Shortly after landing on Saturday, the President headed to Farm Neck for an afternoon on the links. He visited the club for another 18 holes on Sunday, and on Tuesday and Thursday was at the Vineyard Golf Club in Edgartown.

His golf partners have included former Celtic Ray Allen, sportscaster Ahmad Rashad, former ambassador Ron Kirk and World Bank president Jim Kim.

On Monday, the First Family spent time on a south shore beach in Edgartown. On Tuesday night, the President and First Lady had dinner at an old favorite, the Sweet Life Cafe in Oak Bluffs. Their dinner companions were National Security Advisor Susan Rice, Attorney General Eric Holder, Mr. Kirk and their respective spouses. The President and Mrs. Obama headed back to Farm Neck on Wednesday night, this time for the 80th birthday part of Ann D. Jordan, wife of Vernon Jordan, a Democratic advisor to President Clinton. The Jordans are longtime summer visitors to the Vineyard.

The birthday party became the focus of increased media attention after former Secretary of State Hillary Clinton criticized the President’s foreign policy in a recent interview. Mrs. Clinton was also on the Island this week, signing books at Bunch of Grapes Bookstore Wednesday and then attending Mrs. Jordan’s birthday party.

Signs welcome President in Vineyard Haven — Mark Lovewell

Mrs. Clinton and former president Bill Clinton sat near the President and First Lady at the party, the White House reported.

There were toasts, dinner and dancing, and the Obamas danced to nearly every song, the White House said. “A good time was had by all.”

While beach outings and visiting with old friends are usual vacation activities for the Obamas, this year has seen some departures from the norm. On Monday, President Obama made an appearance at a Democratic Senatorial Campaign Committee fundraiser. The event was held at the home of Roger Brown and Linda Mason in Vineyard Haven. Mr. Brown is president of the Berklee College of Music in Boston.

With a view of Lagoon Pond in the distance, the President spoke to the 50 or so guests, among them Massachusetts Sen. Edward Markey and Colorado Sen. Michael Bennet.

“It’s really wonderful to be at Martha’s Vineyard, especially when the weather is this good,” President Obama said, adding that his family was having a wonderful time. “We were hanging out with some seals this afternoon who came by and said hello.

Chilmark police chief Brian Cioffi meets with Secret Service on North Road. — Mark Lovewell

“I found, as somebody from Hawaii, the water is still a little cold,” he added. “But it couldn’t have been nicer.”

He went on to talk about the challenges facing the nation, calling for Democrats to turn out at the midterm elections in November.

As the presidential motorcade traveled down the road to the fundraiser, groups of people gathered to wave and take pictures. Across the street cardboard signs read “Welcome Obama,” signed Cara, Chris and Ben, and “Enjoy MV.” Several onlookers had homemade Obama T-shirts.

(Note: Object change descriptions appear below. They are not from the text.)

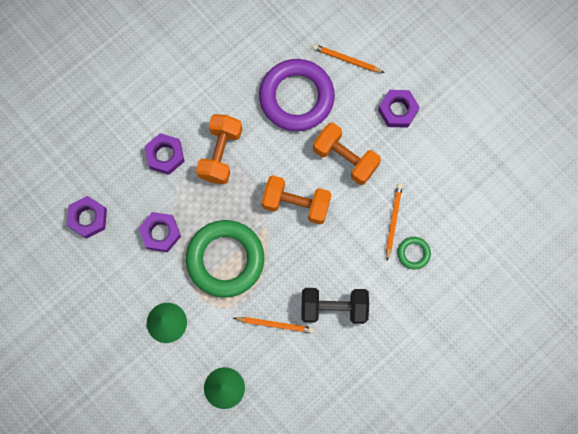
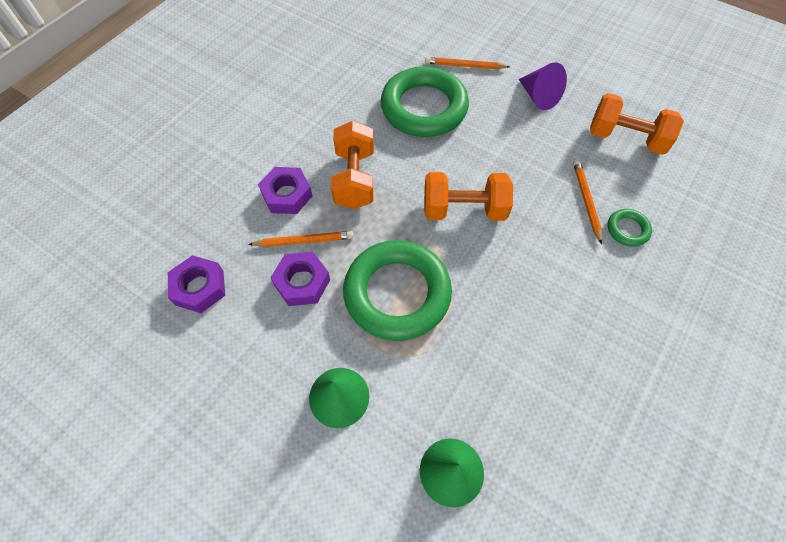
camera: 15 degrees left, 15 degrees down
(275, 324) = (492, 359): orange pencil -> orange pencil (304, 241)
(296, 97) = (424, 108): purple ring -> green ring
(333, 308) = (560, 317): black dumbbell -> none
(345, 158) = (502, 152): orange dumbbell -> orange dumbbell (626, 138)
(398, 110) = (539, 97): purple nut -> purple cone

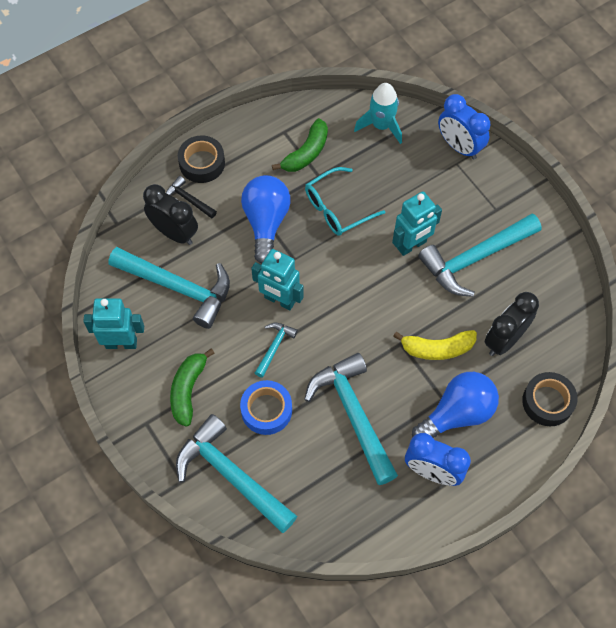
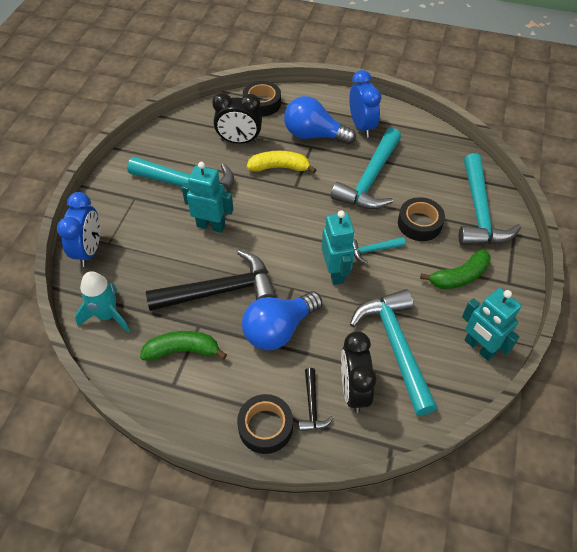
camera: 130 degrees left, 10 degrees down
(266, 410) = (419, 223): blue tape -> black tape
(337, 208) = (220, 291): turquoise glasses -> black hammer
(437, 348) = (280, 167): yellow banana -> yellow banana turned 45 degrees counterclockwise

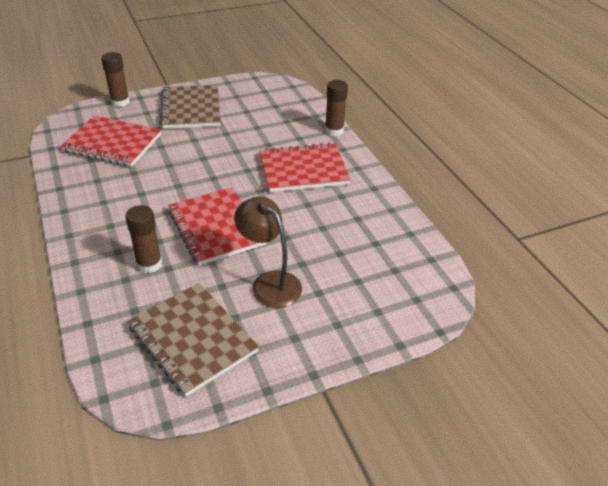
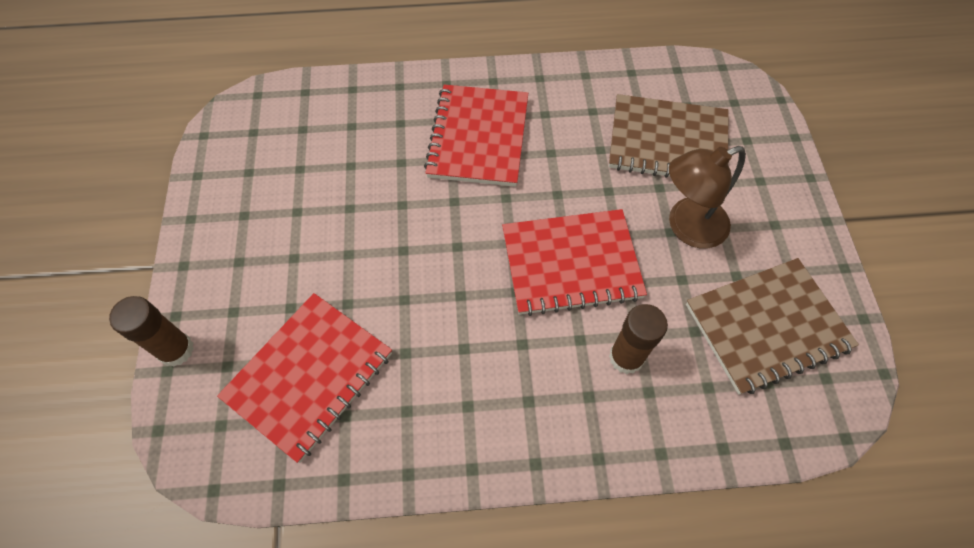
camera: 70 degrees left, 20 degrees up
(191, 109) = (257, 242): brown notebook -> brown notebook (667, 142)
(334, 130) = (400, 80): brown glue stick -> none

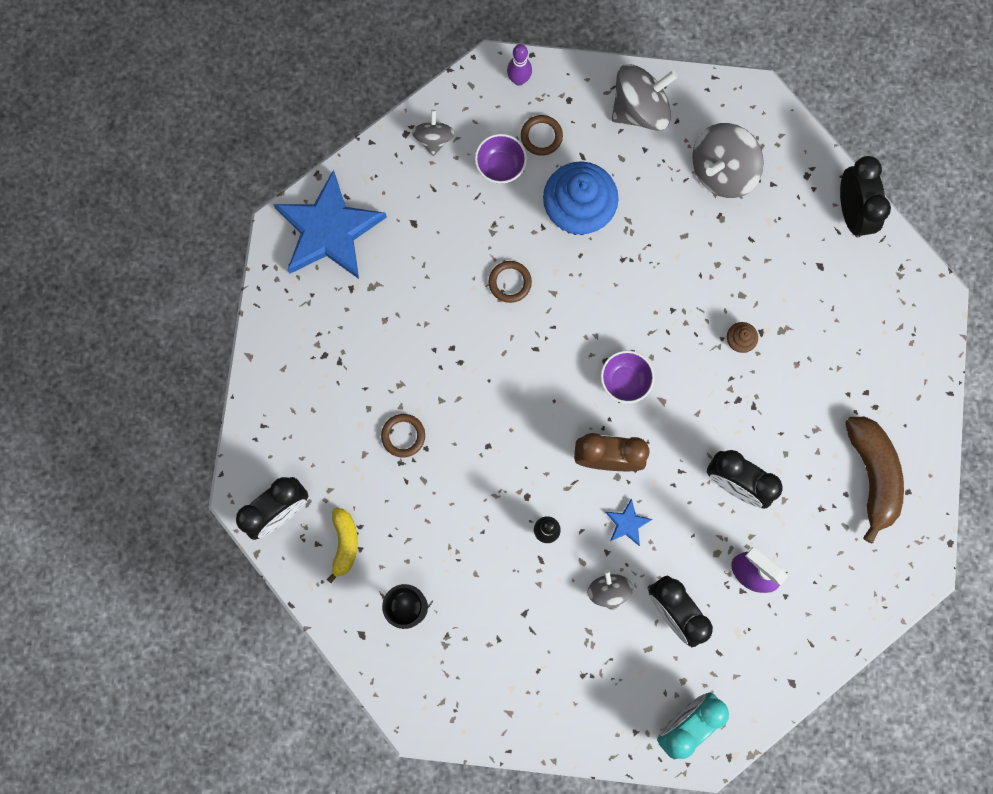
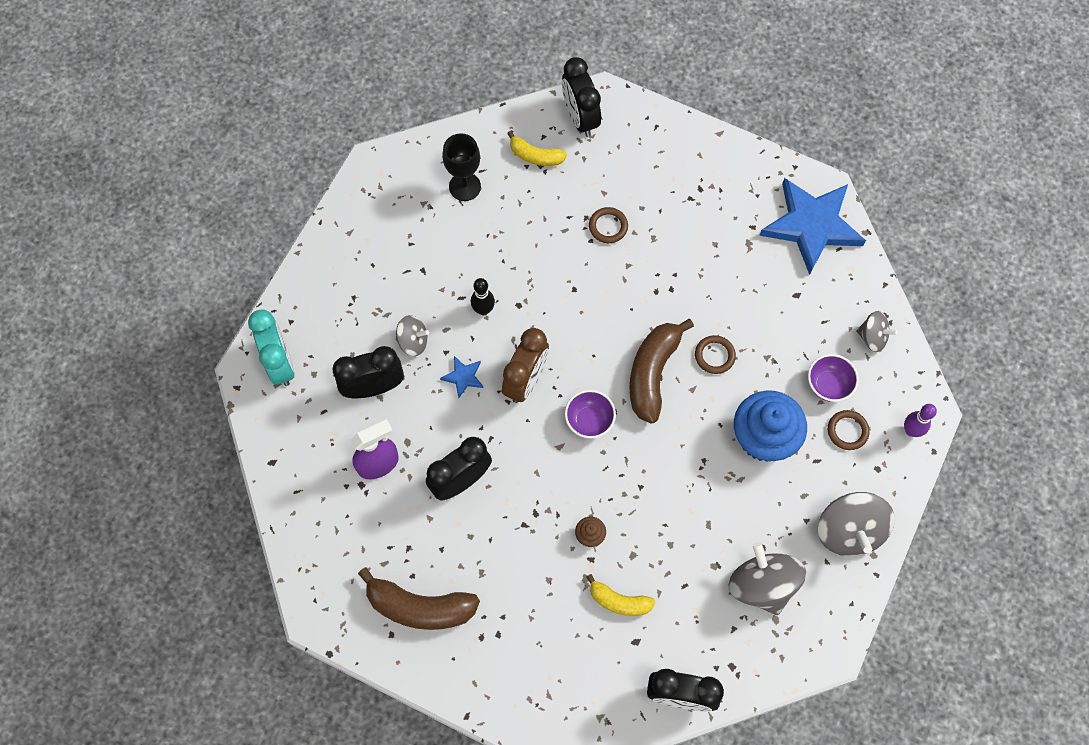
camera: 110 degrees right, 10 degrees down
(551, 336) = (653, 373): none -> brown banana
(790, 293) = (619, 601): none -> yellow banana

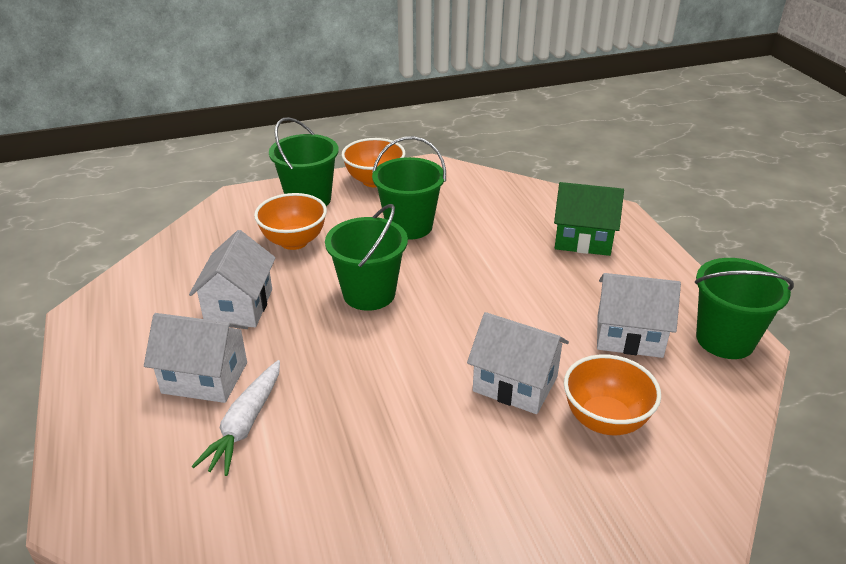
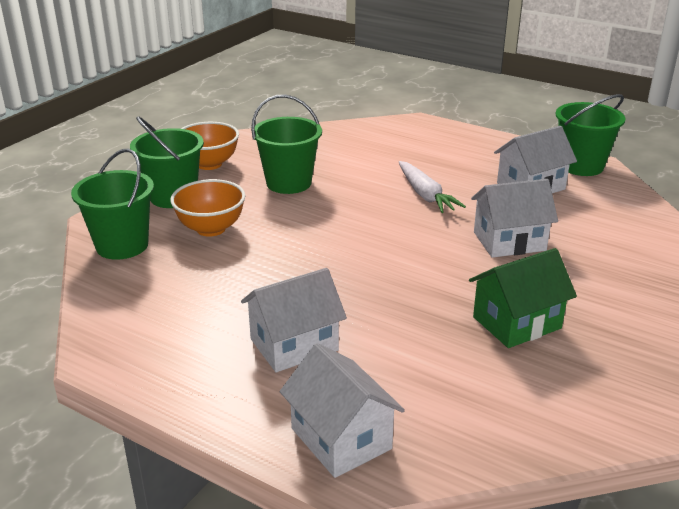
camera: 40 degrees left, 5 degrees down
(239, 306) = (239, 289): white house -> white house (341, 438)
(245, 424) = (376, 354): white carrot -> white carrot (425, 195)
(369, 294) = (330, 236): green bucket -> green bucket (122, 245)
(583, 239) = (422, 145): green house -> green house (516, 322)
(605, 420) = (585, 234): orange bowl -> none

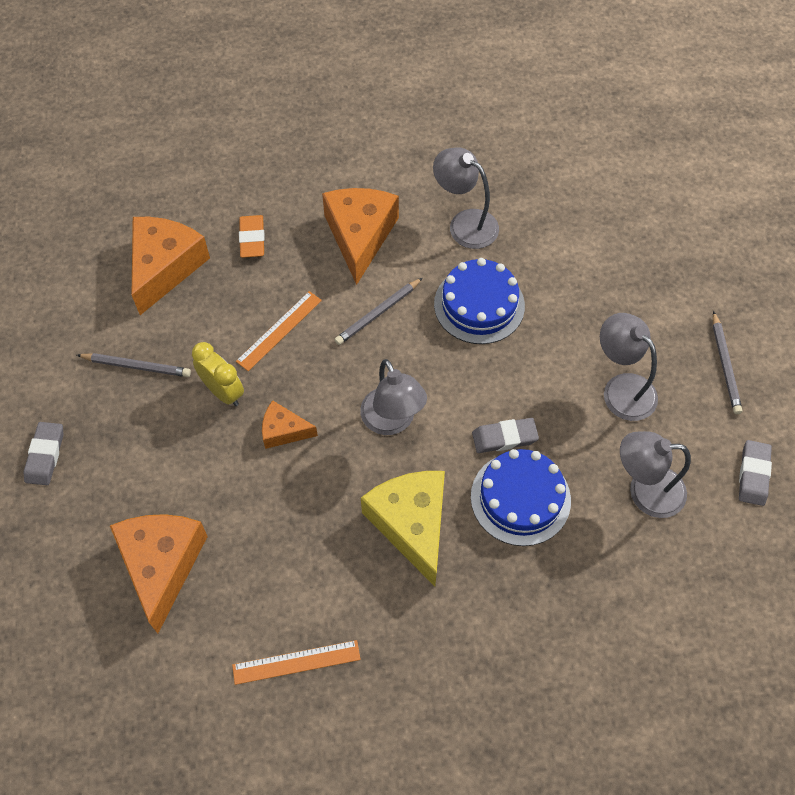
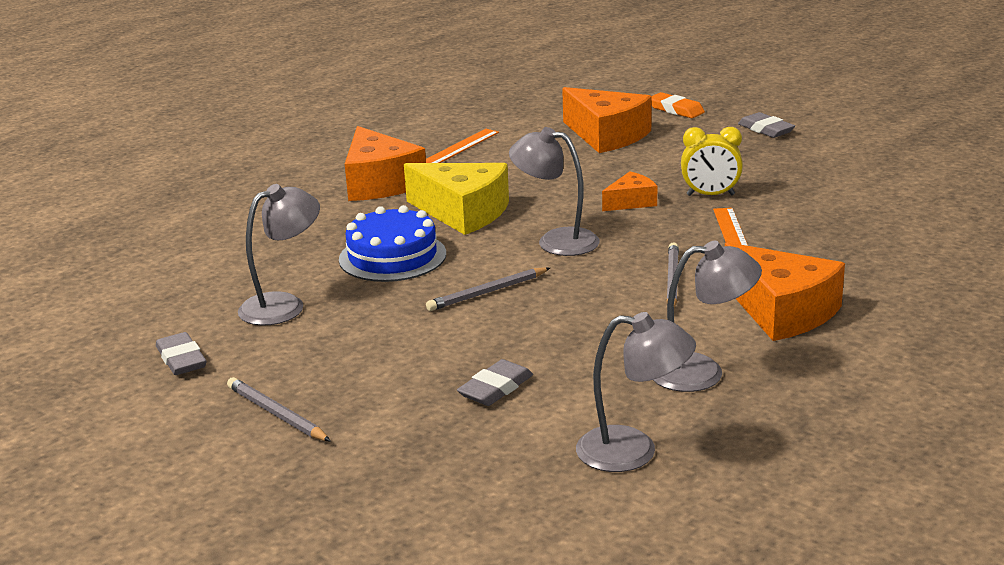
camera: 140 degrees right, 35 degrees down
(137, 366) = (795, 176): grey pencil -> grey pencil (487, 292)
(165, 267) = (892, 217): orange cheese -> orange cheese (379, 183)
(252, 239) = (866, 262): orange eraser -> orange eraser (676, 109)
(479, 305) = (590, 329): blue cake -> none
(504, 437) = (448, 275): grey eraser -> grey eraser (495, 388)
(621, 388) = (374, 347): grey lamp -> grey lamp (633, 451)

The juxtaposition between vacation scenes and dealing with serious world matters was evident throughout the week. At a press briefing Wednesday afternoon, deputy Press Secretary Eric Schultz said this has been a working vacation for the President. He is traveling with members of his staff including National Security Advisor Susan Rice and deputy National Security Advisor Ben Rhodes. According to the White House, the President has been speaking with world leaders throughout the week.

On Monday, President Obama addressed the nation about the ongoing crisis in Iraq. He spoke for about five minutes from the backyard of a home near his Chilmark house.

Press zooms in as president addresses nation from Chilmark. — Mark Lovewell

He addressed the nation again early Thursday afternoon, providing an update about the situation in Iraq and calling for “peace and calm” in Ferguson, Mo., where there has been growing civil unrest after the shooting of an 18-year-old man.

The statement took place at the Edgartown School cafeteria, which is serving as the press filing center. About 50 members of the press were gathered for the statement.

After the address, the President headed to the Vineyard Golf Club, down the road from the school.

Mr. Obama is due to leave Sunday to travel back to Washington for business meetings and is scheduled to return to the Vineyard on Tuesday. The Obamas plan to leave the Vineyard on August 24.